Dava dosyasının incelenmesinden; davacılar tarafından öncelikle … 4. Asliye Hukuk Mahkemesinde dava açıldığı, Mahkemenin … tarih … sayılı kararıyla davanın görüm ve çözümünde idari yargının görevli olduğu gerekçesiyle davanın görev yönünden reddine karar verildiği, bu karar üzerine 14.11.2014 tarihinde kayda giren dilekçe ile 2577 sayılı Kanun’un 9. maddesi uyarınca İdare Mahkemesinde açılan davada … 1. İdare Mahkemesinin;… tarih ve … sayılı kararı ile merciine tevdi kararı verildiği, anılan kararın ‘na 09.12.2014 tarihinde, ‘ne 04.12.2014 tarihinde tebliğ edildiği, davalı idarelerin süresi içerisinde cevap vermemesi üzerine, davacılar tarafından, 03.07.2015 kayıt tarihli dilekçe ile dava açıldığı, Mahkemece başvurunun zımnen reddedildiği tarihten itibaren süresi içerisinde dava açılmadığından bahisle davanın süre aşımı nedeniyle reddine karar verildiği anlaşılmaktadır.

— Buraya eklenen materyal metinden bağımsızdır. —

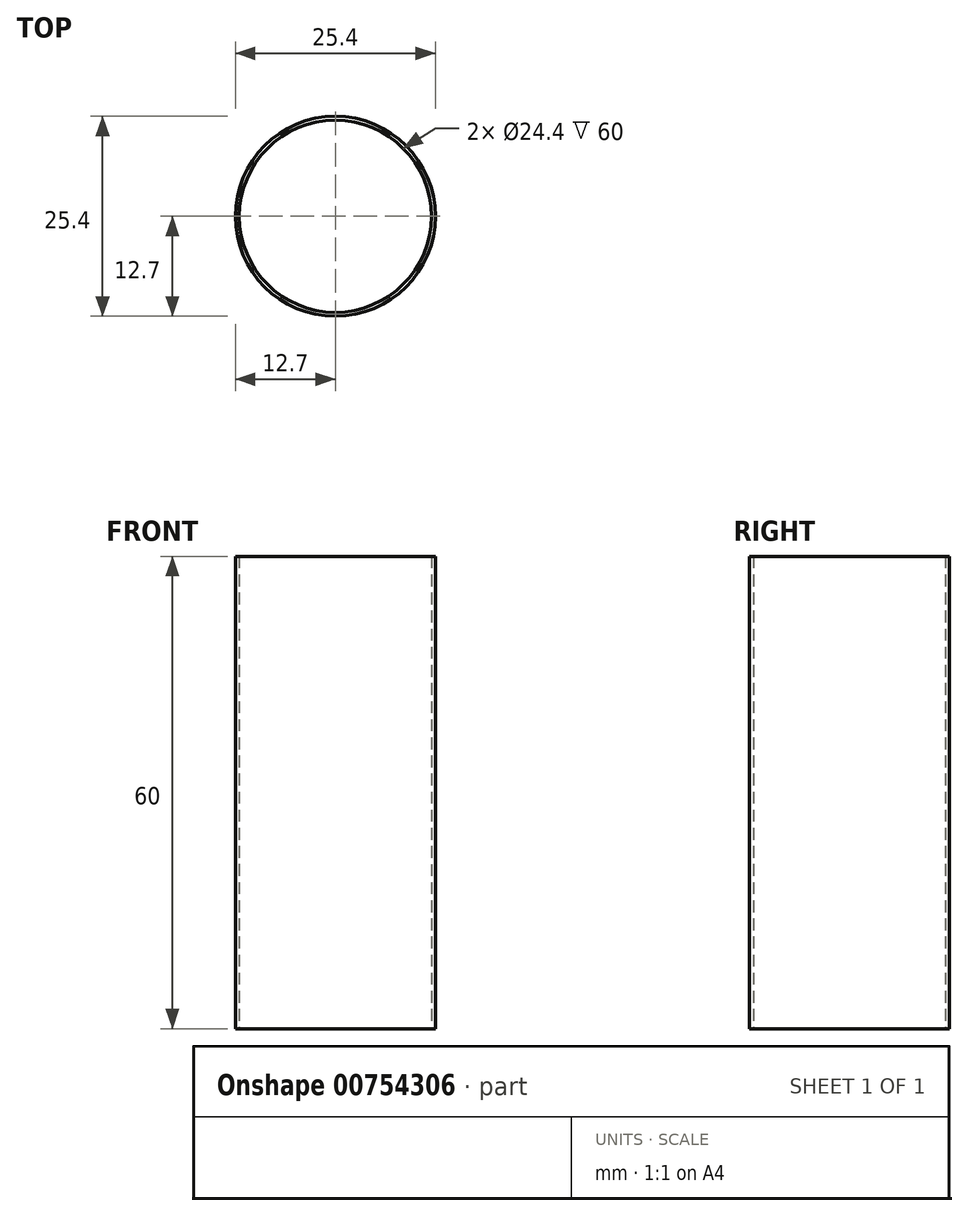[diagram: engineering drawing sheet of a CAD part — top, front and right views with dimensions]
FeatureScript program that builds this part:
annotation { "Feature Type Name" : "Feature", "Feature Type Description" : "" }
export const myFeature = defineFeature(function(context is Context, id is Id, definition is map)
    precondition{}
    {
        {
            var Q0;
            Q0=qCreatedBy(makeId("Top.planeOp"),FACE);
            var sketch = newSketch(context, id + "F0", { "sketchPlane" : qUnion([Q0])});
            skCircle(sketch, "E0", {"center": v(0, 0) * mm, "radius": 12.7 * mm});
            skCircle(sketch, "E1", {"center": v(0, 0) * mm, "radius": 12.2 * mm});
            skSolve(sketch);
        }
        {
            var Q0;
            Q0=makeQuery(id+"F0.imprint","IMPRINT",FACE,{"disambiguationData":[TD([[makeQuery(id+"F0.imprint","IMPRINT",EDGE,{"derivedFrom":sQuery(id+"F0.wireOp",EDGE,"E0")}),1.0]])]});
            extrude(context, id + "F1", {"entities" : qUnion([Q0]), "depth" : 60 * mm, "offsetDistance" : 25 * mm});
        }
    });
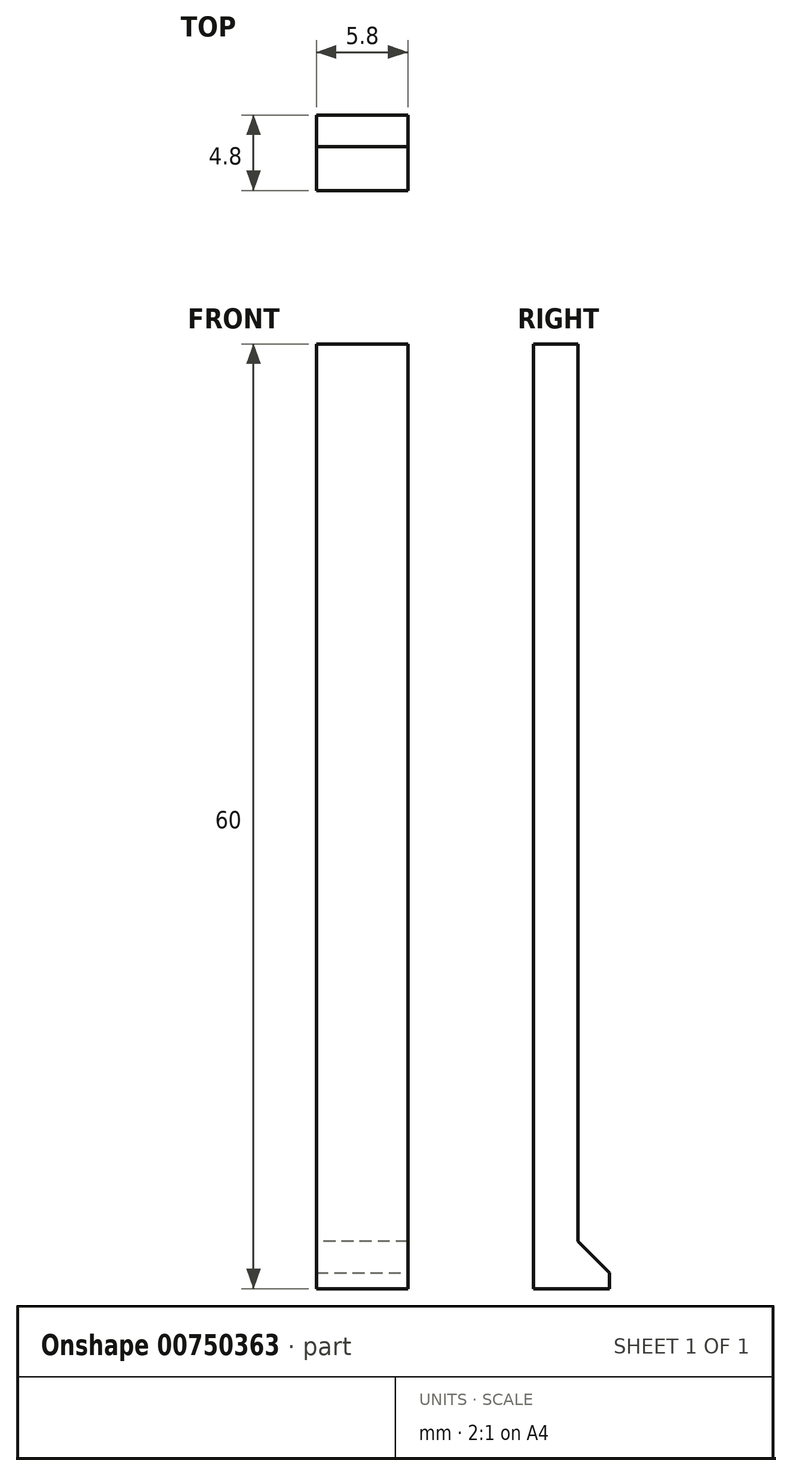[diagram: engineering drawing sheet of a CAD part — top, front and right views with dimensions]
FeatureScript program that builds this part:
annotation { "Feature Type Name" : "Feature", "Feature Type Description" : "" }
export const myFeature = defineFeature(function(context is Context, id is Id, definition is map)
    precondition{}
    {
        {
            var Q0;
            Q0=qCreatedBy(makeId("Top.planeOp"),FACE);
            var sketch = newSketch(context, id + "F0", { "sketchPlane" : qUnion([Q0])});
            skLineSegment(sketch, "E0.bottom", {"start": v(-17.76, 6.28) * mm, "end": v(-11.96, 6.28) * mm});
            skLineSegment(sketch, "E0.top", {"start": v(-17.76, 3.48) * mm, "end": v(-11.96, 3.48) * mm});
            skLineSegment(sketch, "E0.left", {"start": v(-17.76, 6.28) * mm, "end": v(-17.76, 3.48) * mm});
            skLineSegment(sketch, "E0.right", {"start": v(-11.96, 6.28) * mm, "end": v(-11.96, 3.48) * mm});
            skLineSegment(sketch, "E1.0", {"start": v(-19.76, 8.28) * mm, "end": v(-9.96, 8.28) * mm});
            skLineSegment(sketch, "E2", {"start": v(-17.76, 3.48) * mm, "end": v(-19.76, 3.48) * mm});
            skLineSegment(sketch, "E3", {"start": v(-11.96, 3.48) * mm, "end": v(-9.96, 3.48) * mm});
            skLineSegment(sketch, "E4", {"start": v(-17.76, 6.28) * mm, "end": v(-17.76, 8.62) * mm});
            skLineSegment(sketch, "E5", {"start": v(-11.96, 6.28) * mm, "end": v(-11.96, 8.62) * mm});
            skSolve(sketch);
        }
        {
            var Q0;
            Q0 = qSketchRegion(id + "F0", true);
            extrude(context, id + "F1", {"entities" : qUnion([Q0]), "depth" : 3 * mm, "offsetDistance" : 25 * mm});
        }
        {
            var Q0;
            Q0=makeQuery(id+"F0.imprint","IMPRINT",FACE,{"disambiguationData":[TD([[makeQuery(id+"F0.imprint","IMPRINT",EDGE,{"derivedFrom":sQuery(id+"F0.wireOp",EDGE,"E0.bottom")}),-1.0]])]});
            extrude(context, id + "F2", {"entities" : qUnion([Q0]), "operationType" : NewBodyOperationType.ADD, "depth" : 60 * mm, "offsetDistance" : 25 * mm});
        }
        {
            var Q0;
            Q0=makeQuery(id+"F1.opExtrude","CAP_EDGE",EDGE,{"disambiguationData":[OSD([sQuery(id+"F0.wireOp",EDGE,"E1.0")])],"isStart":false});
            var Q1;
            Q1=makeQuery(id+"F1.opExtrude","CAP_EDGE",EDGE,{"disambiguationData":[OSD([sQuery(id+"F0.wireOp",EDGE,"E1.3")])],"isStart":false});
            var Q2;
            Q2=makeQuery(id+"F1.opExtrude","CAP_EDGE",EDGE,{"disambiguationData":[OSD([sQuery(id+"F0.wireOp",EDGE,"E1.1")])],"isStart":false});
            chamfer(context, id + "F3", {"entities" : qUnion([Q0, Q1, Q2]), "width" : 2 * mm, "tangentPropagation" : true});
        }
    });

Uyuşmazlıkta; davacılar tarafından öncelikle Asliye Hukuk Mahkemesinde dava açıldığı görülmekle, bu tarih itibariyle davalı idarelerin dosyadan haberdar oldukları anlaşılmıştır. Bu durumda olayda 2577 sayılı Kanun’un 13/2. maddesi uyarınca ön karar alınması zorunlu olmadığından, Mahkemece verilen dava dilekçesinin merciine tevdi kararı yerinde görülmemiştir.
Bu durumda, 14.11.2014 tarihinde kayda giren dilekçe ile açılan davanın süresinde olduğu anlaşıldığından işin esası hakkında inceleme yapılarak bir karar verilmesi gerekirken; merciine tevdi kararının davalı idarelere tebliğinden sonra başvuruların zımmen reddi üzerine süresinde dava açılmadığı gerekçesiyle davanın süre aşımı yönünden reddi yolunda verilen temyize konu İdare Mahkemesi kararında hukuki isabet görülmemiştir.
Açıklanan nedenlerle; temyiz isteminin kabulü ile … 1. İdare Mahkemesi’nin … tarih, … sayılı kararının BOZULMASINA, yeniden bir karar verilmek üzere dosyanın anılan mahkemeye gönderilmesine, 29/11/2016 tarihinde oybirliğiyle karar verildi.